I want to add a custom profiler to torch lightning trainer (PytorchTrainer
gives runtime error saying, cant work with torch script modules). But the problem is that for some reason it seems that the start
and stop
methods are called at every batch, instead of just once. What is the correct way of writing custom profiler, below is my work around that works for now.
class CustomLightningProfiler(Profiler):
def __init__(self, dirpath: str):
super().__init__()
self.dirpath = dirpath
self.profiler = None
self.current_step = 0
self.schedule = torch.profiler.schedule(wait=1, warmup=1, active=1, repeat=5)
self.is_active = False
self.actual_start("training")
def actual_start(self, action_name: str) -> None:
if self.profiler is None:
self.profiler = profile(
activities=[ProfilerActivity.CPU, ProfilerActivity.CUDA],
schedule=self.schedule,
on_trace_ready=tensorboard_trace_handler(self.dirpath),
record_shapes=True,
profile_memory=True,
with_stack=True,
with_flops=True,
with_modules=True,
)
self.profiler.start()
self.is_active = True
print("Profiler started.")
def actual_stop(self, action_name: str) -> None:
print(self.profiler, self.is_active)
if (self.profiler is not None) and self.is_active:
self.profiler.stop()
print("Profiler stopped.")
self.profiler = None
self.is_active = False
def step(self, action_name: str) -> None:
if self.profiler is not None and self.is_active:
self.profiler.step()
self.current_step += 1
print(f"Step {self.current_step} profiler step recorded.")
def start(self, action_name: str) -> None:
print("Start called.")
def stop(self, action_name: str) -> None:
print("Stop called.")
def summary(self) -> str:
return f"Profiling data saved to {self.dirpath}"
With the LightningModule
modified as:
def on_train_start(self):
print("Training started.<<<<<<<<<<<<<<<<<<<<<<<<<<<<<<<<<<<<<")
self.trainer.profiler.actual_start("training")
# def on_train_batch_start(self, batch, batch_idx):
# self.trainer.profiler.step("training_batch")
def on_train_batch_end(self, outputs, batch, batch_idx):
print("Training batch end.<<<<<<<<<<<<<<<<<<<<<<<<<<<<<<<<<<<<<")
self.trainer.profiler.step("training_batch_end")
def on_train_end(self):
print("Training end.<<<<<<<<<<<<<<<<<<<<<<<<<<<<<<<<<<<<<")
self.trainer.profiler.actual_stop("training_end")
print(self.trainer.profiler.summary())
It is not perfect but it was the closest I could get it to work.

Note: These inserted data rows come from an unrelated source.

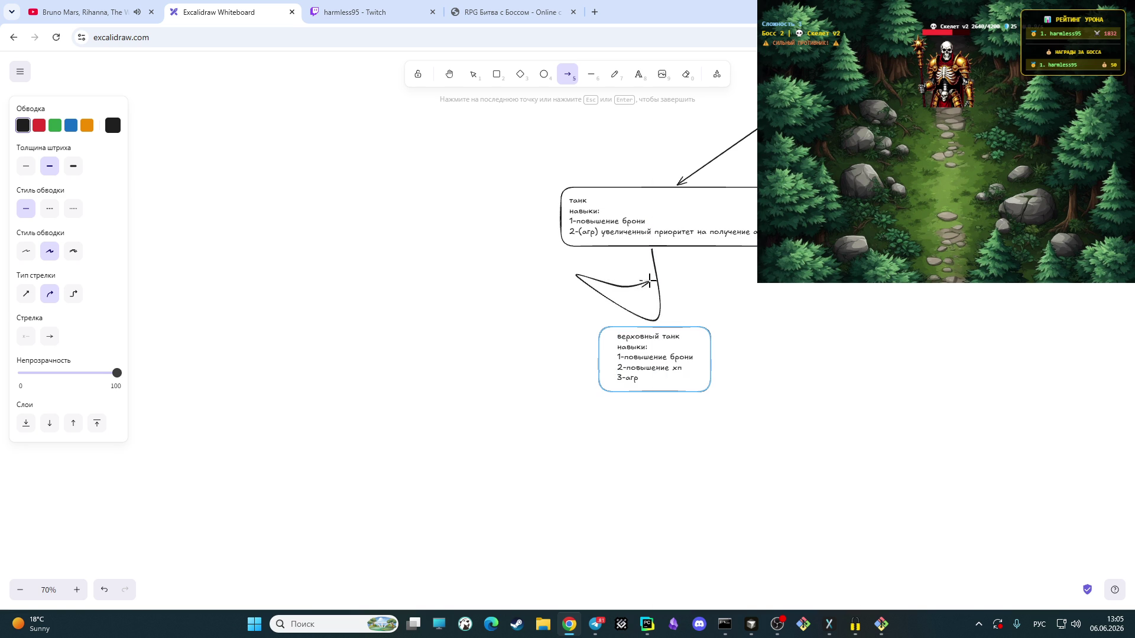
pyautogui.doubleClick(626, 279)
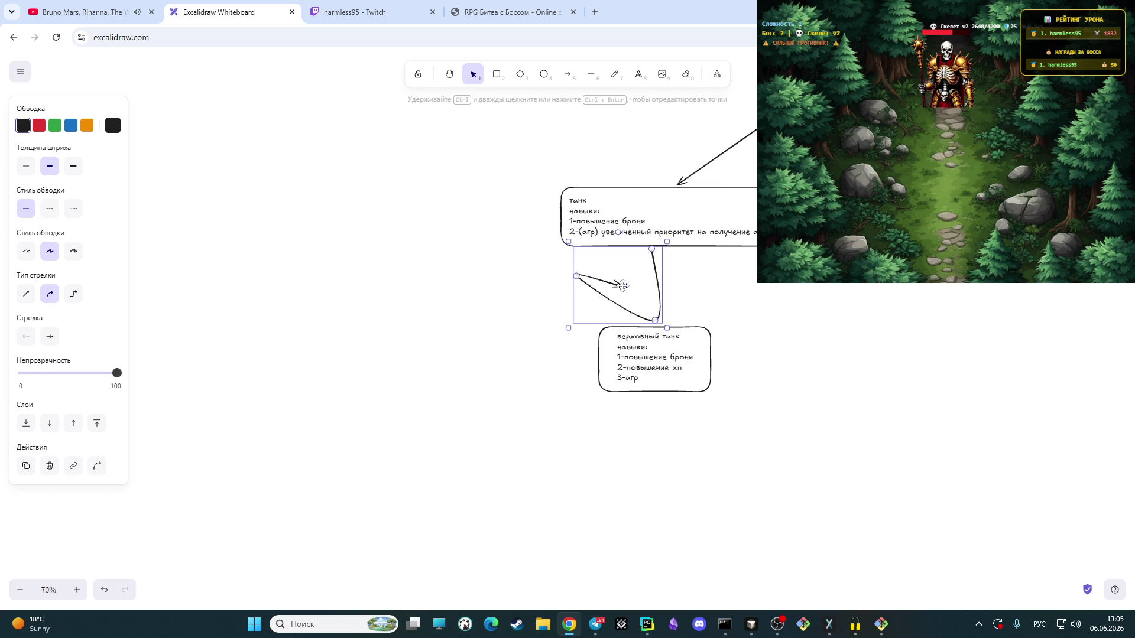
pyautogui.press('Delete')
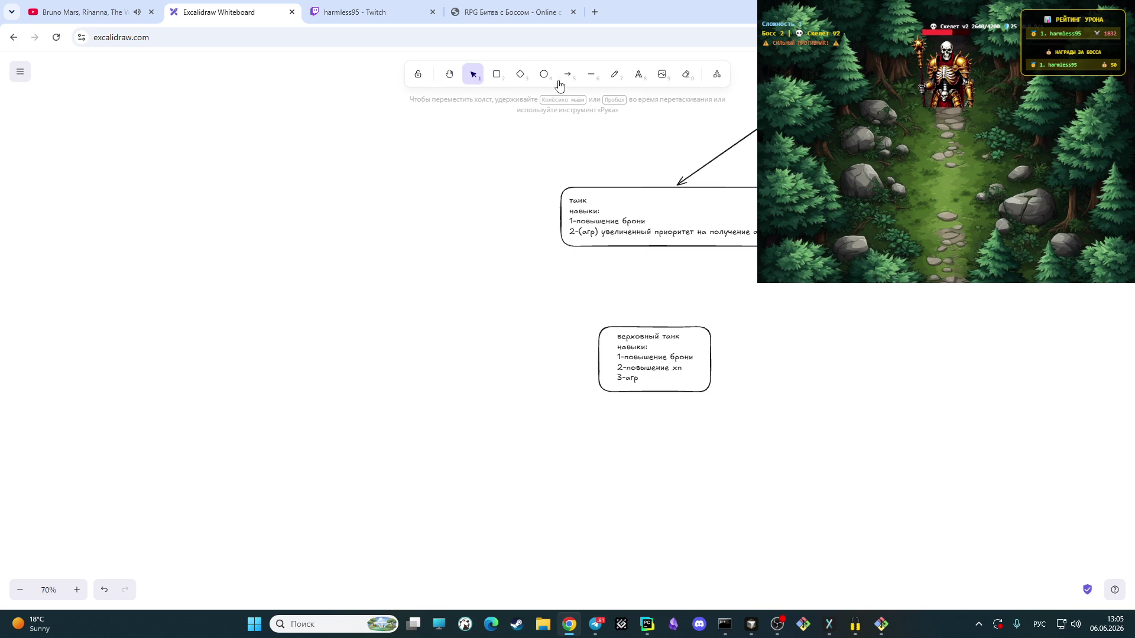
pyautogui.click(568, 74)
pyautogui.click(666, 249)
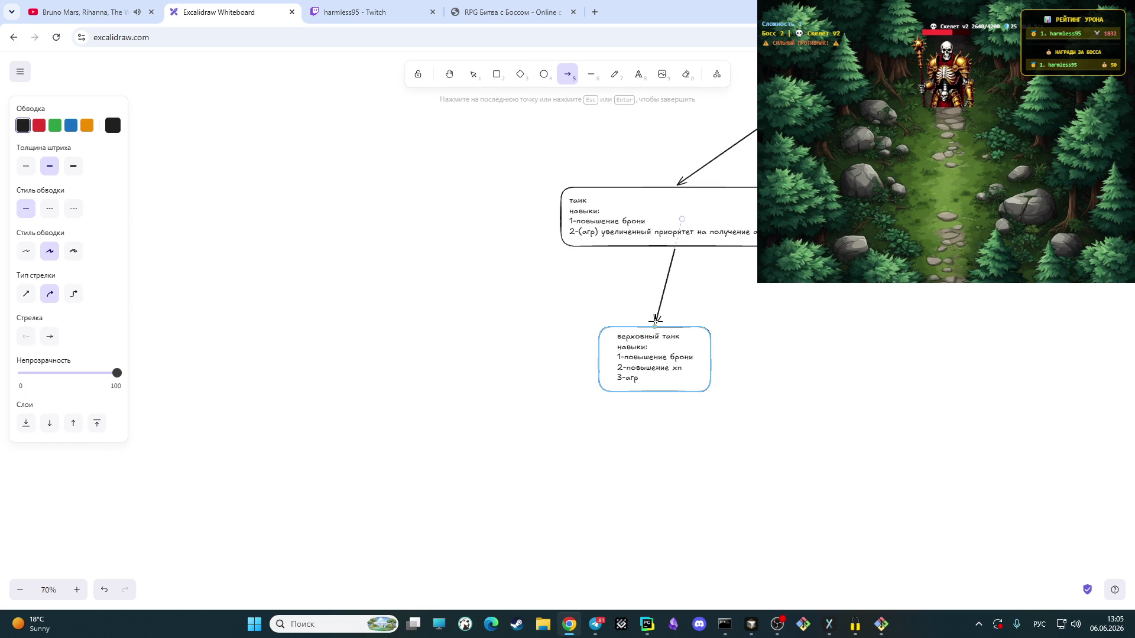
pyautogui.doubleClick(655, 321)
pyautogui.click(785, 289)
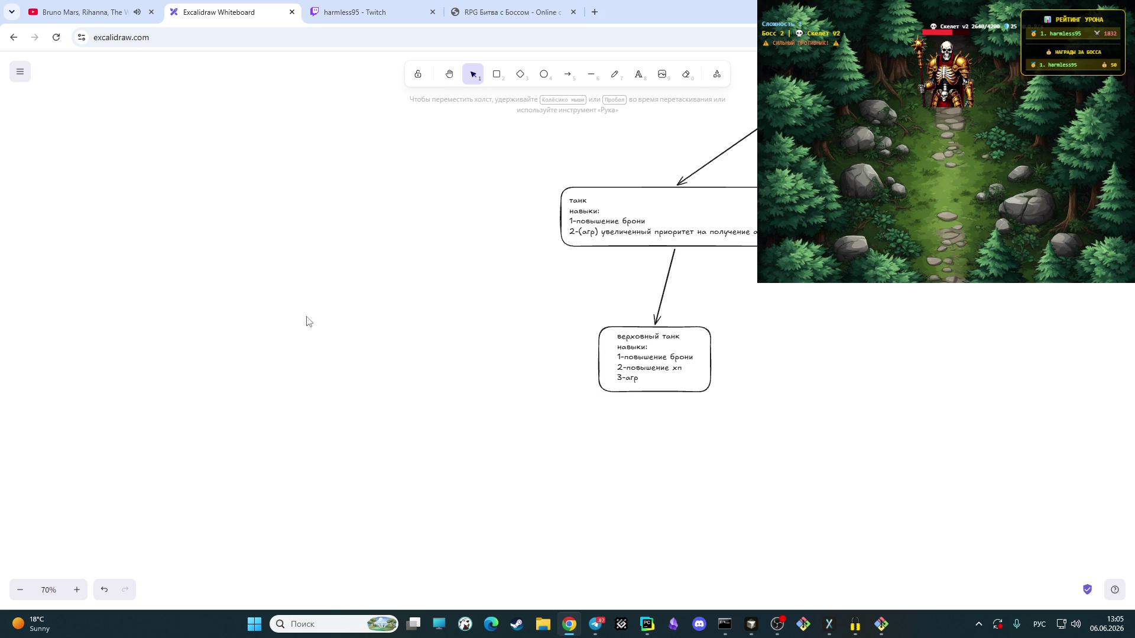
pyautogui.click(450, 78)
# Step: Pan to show the whole skill tree, then switch to the Twitch stream tab
pyautogui.moveTo(843, 366)
pyautogui.mouseDown()
pyautogui.moveTo(511, 341)
pyautogui.moveTo(494, 378)
pyautogui.mouseUp()
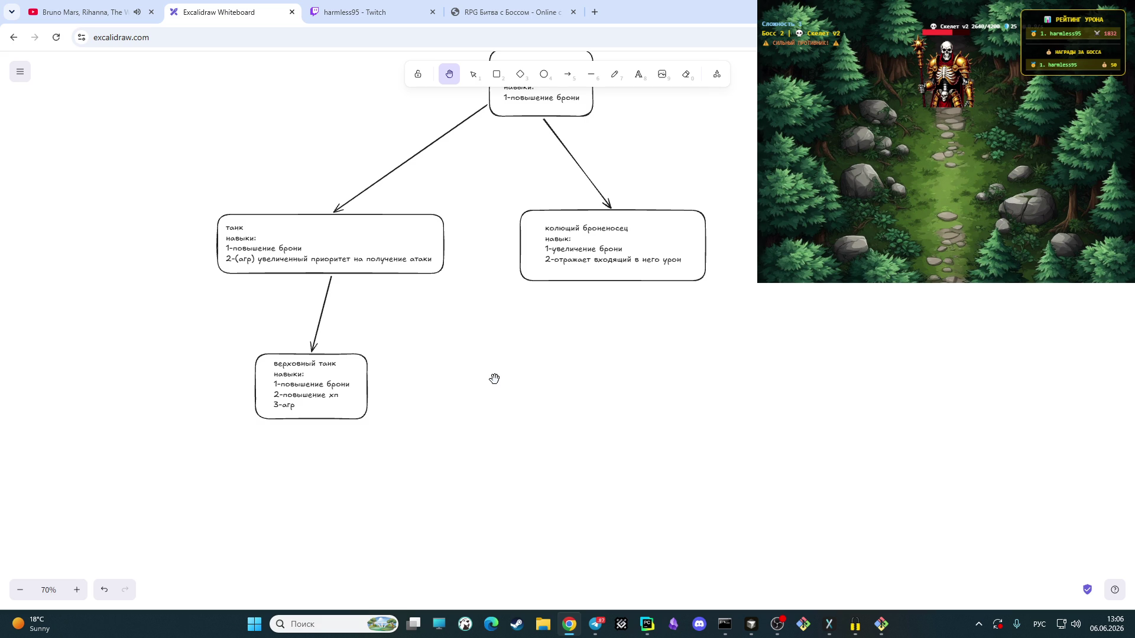
pyautogui.click(354, 12)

I can see that my training output looks like
Stop called.
Start called.
Epoch 0: 25%|███████████████████████████████████████████▌ | 1/4 [00:08<00:24, 8.00s/it, v_num=0]Stop called.
Start called.
Stop called.
Start called.
Stop called.
Start called.
Training batch end.<<<<<<<<<<<<<<<<<<<<<<<<<<<<<<<<<<<<<
profiler step recorded.
Stop called.
Start called.
Stop called.
Start called.
Stop called.
Is my understanding of start and stop wrong?